А теперь обратимся непосредственно к шекспировской поэме «Phoenix and the Turtle». В ней последовательно упоминаются несколько птиц: орел, лебедь, ворона, феникс и голубь. Орел, лебедь и ворона приглашаются некоей неизвестной птицей, «сидящей на одиноком дереве в Аравии», почтить гибель феникса (женского рода) и голубя в огне любви, который слил тех воедино, сделав двоих одним. Мы еще вернемся к другим птицам, а сейчас займемся этой неназванной, «аравийской»: удивительно, что комментаторы проходят мимо того факта, что в «Буре» Шекспир называет эту птицу «по имени» – Феникс – и дает ему те же характеристики: «сидящий в Аравии на дереве, являющемся его троном, и досель царствующий» («… that, in Arabia/ there is one tree, the Phoenix' throne; one/ at this hour reigning there»). [578]Представление о Фениксе как о «царе всех птиц», обитающем в загадочной Аравии, восходит к древнегреческому историку Геродоту. Геродот называет Феникса «священной птицей» и рассказывает, что раз в 500 лет тот прилетает из Аравии в храм Гелиоса в Гелиополе, неся с собой умащенное смирной тело умершего отца. «Несет же его вот как. Сначала приготовляет из смирны большое яйцо… После… пробивает яйцо и кладет туда тело отца. Затем заклеивает смирной пробитое место в яйце, куда положил тело отца. Яйцо с телом становится теперь таким же тяжелым, как прежде. Тогда феникс несет яйцо в Египет» (II, 73). [579]Эпигон Геродота и Плиния, позднеримский комментатор Гай Юлий Солин в своем «Собрании достопамятных сведений» утверждает, что век Феникса «соответствует полному циклу великого года». [580]Впрочем, Геродота, как и Солина, образованный дворянин XVII в. мог и не знать. А вот другого римского автора, тоже упоминающего о Фениксе, в те времена читали более чем охотно – речь идет об Овидии. Достаточно сказать, что его «Метаморфозы» отчасти послужили образцом для поэмы Донна «Странствия души». Обильные метрические переложения из Овидия встречаем мы и в «Истории мира» Уолтера Рэли. В XV книге «Метаморфоз» о Фениксе сказано:
Все эти твари одна от другой приемлют зачатки;
Только одна возрождает себя своим семенем птица:
«Феникс» ее ассирийцы зовут; не травою, не хлебом, —
Но фимиама слезой существует и соком амома.

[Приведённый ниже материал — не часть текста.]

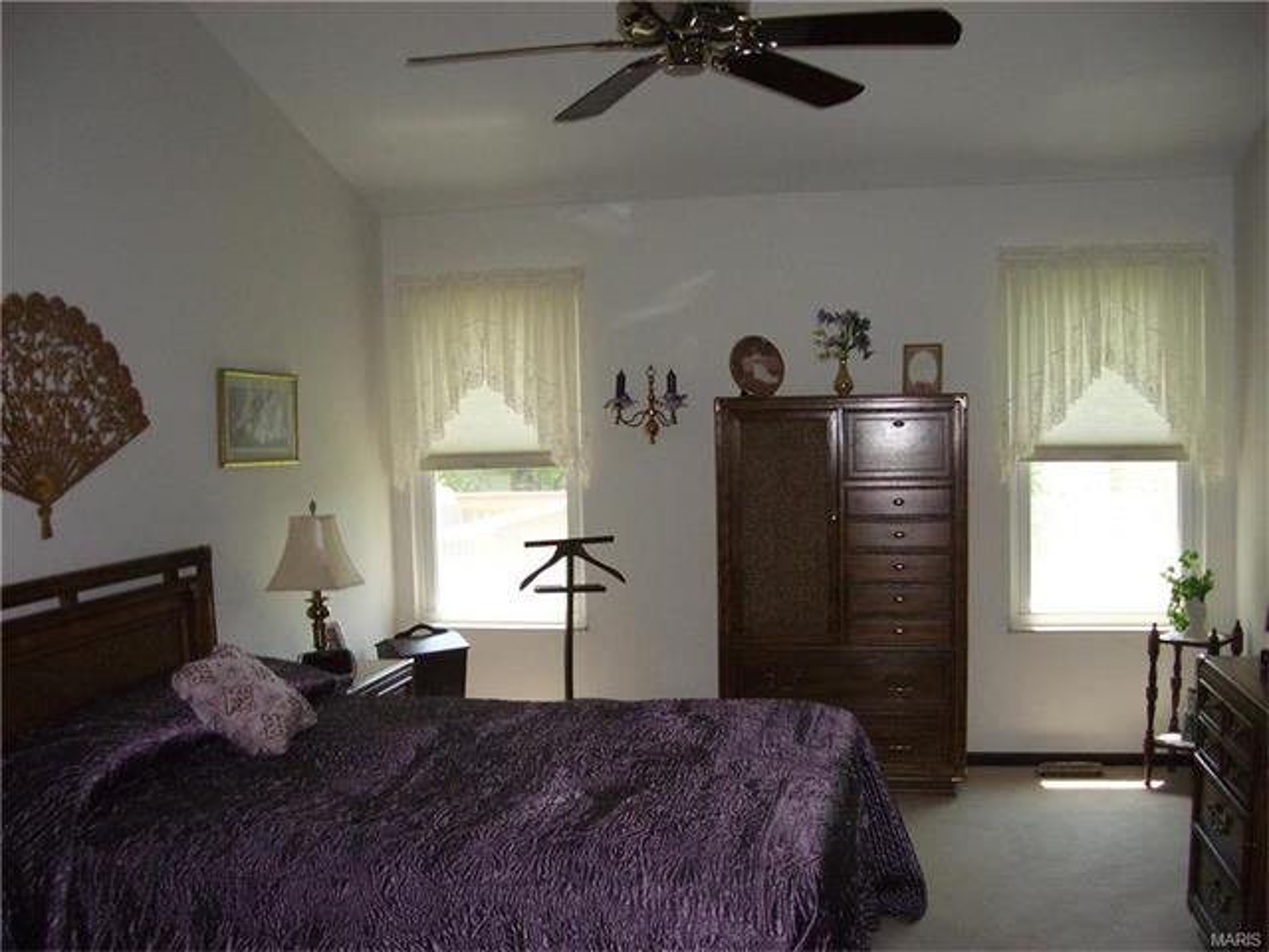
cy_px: 476
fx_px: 1283
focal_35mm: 35
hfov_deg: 52.6
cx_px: 634
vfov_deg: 40.7
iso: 200
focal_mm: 5.8
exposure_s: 1/60
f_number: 2.6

Только столетий он пять своего векованья исполнит,
Тотчас садится в ветвях иль на маковку трепетной пальмы.
Клювом кривым и когтями себе гнездо вить начинает.
Дикой корицы кладет с початками нежного нарда,
Мятый в гнездо киннамон с золотистою миррою стелет.
Сам он ложится поверх и кончает свой век в благовоньях.
XV, 391–399 (Пер. Л. Ошерова)
Обратим внимание, что в латинском оригинале все связанные с Фениксом местоимения – женского рода, однако согласование идет не с самим именем, а со словом «птица». Род – и пол – Феникса при этом остается неопределенным. Возможно, происходит это не случайно.